NASA has always been found at the epitome of technological innovation and 3D printing is no different, few months ago NASA came up with a consumption chamber liner made from copper and all of it was 3D printed, the recent 3D printed turbopump was more remarkable. In line with other developments, NASA was gearing up for Mars mission – they wanted to devise mission which is budget friendly.

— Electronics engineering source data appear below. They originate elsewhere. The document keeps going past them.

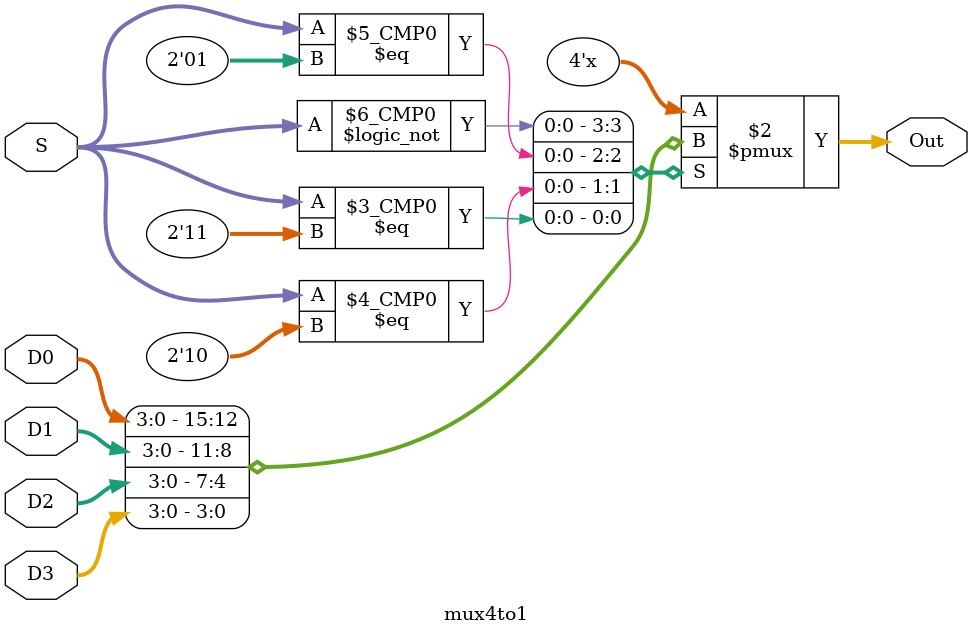
<source format=v>
`timescale 1ns / 1ps


module mux4to1(
    input [3:0] D0,
    input [3:0] D1,
    input [3:0] D2,
    input [3:0] D3,
    input [1:0] S,
    output reg [3:0] Out
    );
    
    //Simple 4 to 1 multiplexer
    always @(*) begin
    case (S)
        2'b00: Out <= D0;
        2'b01: Out <= D1;
        2'b10: Out <= D2;
        2'b11: Out <= D3;
    endcase
    end
endmodule

</source>
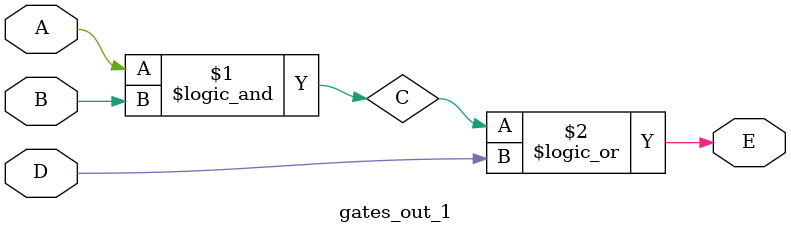
<source format=v>
module gates_out_1 (A, B, D, E);

  input A, B, D;
  output E;

  wire C;

  assign C = A && B;
  assign E = C || D;

endmodule

</source>
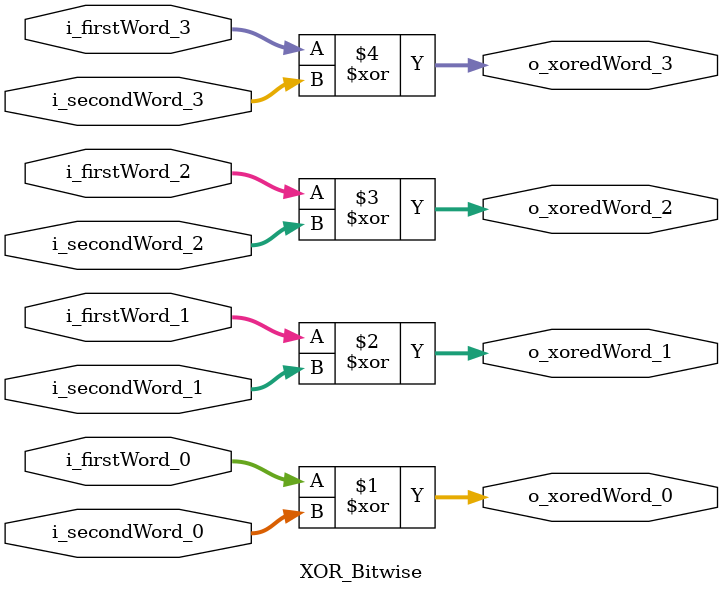
<source format=v>


module XOR_Bitwise(

	input [7:0] i_firstWord_0,
	input [7:0] i_firstWord_1,
	input [7:0] i_firstWord_2,
	input [7:0] i_firstWord_3,

	input [7:0] i_secondWord_0,
	input [7:0] i_secondWord_1,
	input [7:0] i_secondWord_2,
	input [7:0] i_secondWord_3,

	output [7:0] o_xoredWord_0,
	output [7:0] o_xoredWord_1,
	output [7:0] o_xoredWord_2,
	output [7:0] o_xoredWord_3
	);

	assign o_xoredWord_0 = i_firstWord_0 ^ i_secondWord_0;
	assign o_xoredWord_1 = i_firstWord_1 ^ i_secondWord_1;
	assign o_xoredWord_2 = i_firstWord_2 ^ i_secondWord_2;
	assign o_xoredWord_3 = i_firstWord_3 ^ i_secondWord_3;
	
endmodule
</source>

The turbopump turned out to be the most complex 3D printed component till date.
To understand the usage of turbopump we need to get into the rocket engine itself, it is one of the critical components which revolve around the turbine, which is spinning; this very process generates mammoth power – equivalent to 2000 horses are double to that of a NASCAR car engine. At peak of operation this apparatus has the capacity to deliver 1,200 gallons of liquid hydrogen per minute. The resultant power is capable to produce 35,000 pounds of thrust boost the upper stage of rocket engine as per NASA. Into the test the components, including the turbo pump were subjected to extreme conditions which the engine parts are exposed to just like in the real event. You can imagine the extreme condition – 3,315 degree Celsius or 6,000 degree Fahrenheit, compare it with -240 degree Celsius at which hydrogen is cooled.
By now you must have realized that this is a very complex part of the rocket engine, traditional manufacturing methods involved many separate components, whereas the 3D printing drastically reduced number of components to be manufactured from 45%. As explained by Mary Beth Koelbl, deputy manager – conceptualizing, designing and testing of 3D printed part as complicated as fuel pump was really important for the upcoming testing for the rocket engine which was entirely 3D printed. By increasingly using additive 3D manufacturing methods to manufacture rocket parts, NASA aims to mitigate various cost and risks attached to manufacturing processes to build rocket components.
In order to optimize the manufacturing, NASA roped in four suppliers to augment their expertise to build crucial rocket components; each 3D component was designed and built using SLS metal printing technology. As per Marty Calvert design lead on turbo pump – NASA is making big leap into additive manufacturing techniques and design. Several companies in the 3D printing field have acknowledged the rocket fuel pump is among the most complex design ever 3D printed.
Turbo fuel pump testing and design took almost 2 years as per propulsion engineer Nick Case. He also adds that if the manufacturing were to happen using traditional methods it would have taken double the time. Using the additive manufacturing, design helped NASA to conceptualize and design an engine from a totally new method.
Primarily the engine will be used for testing and observation of performance of the 3D printed parts under extreme conditions, very similar to conditions which the components go through in a real scenario. There are plans to make the test details and data available to other manufacturing firms involved in aerospace manufacturing. All the data will be compiled by NASA’s MAPTIS, in the near future the data may be used in manufacturing engine parts. Performance parameters will be made available to space launch system specially in Block 2 advance configuration. For NASA this will prove to be the most powerful launch vehicle, specially made for trips to Mars and further.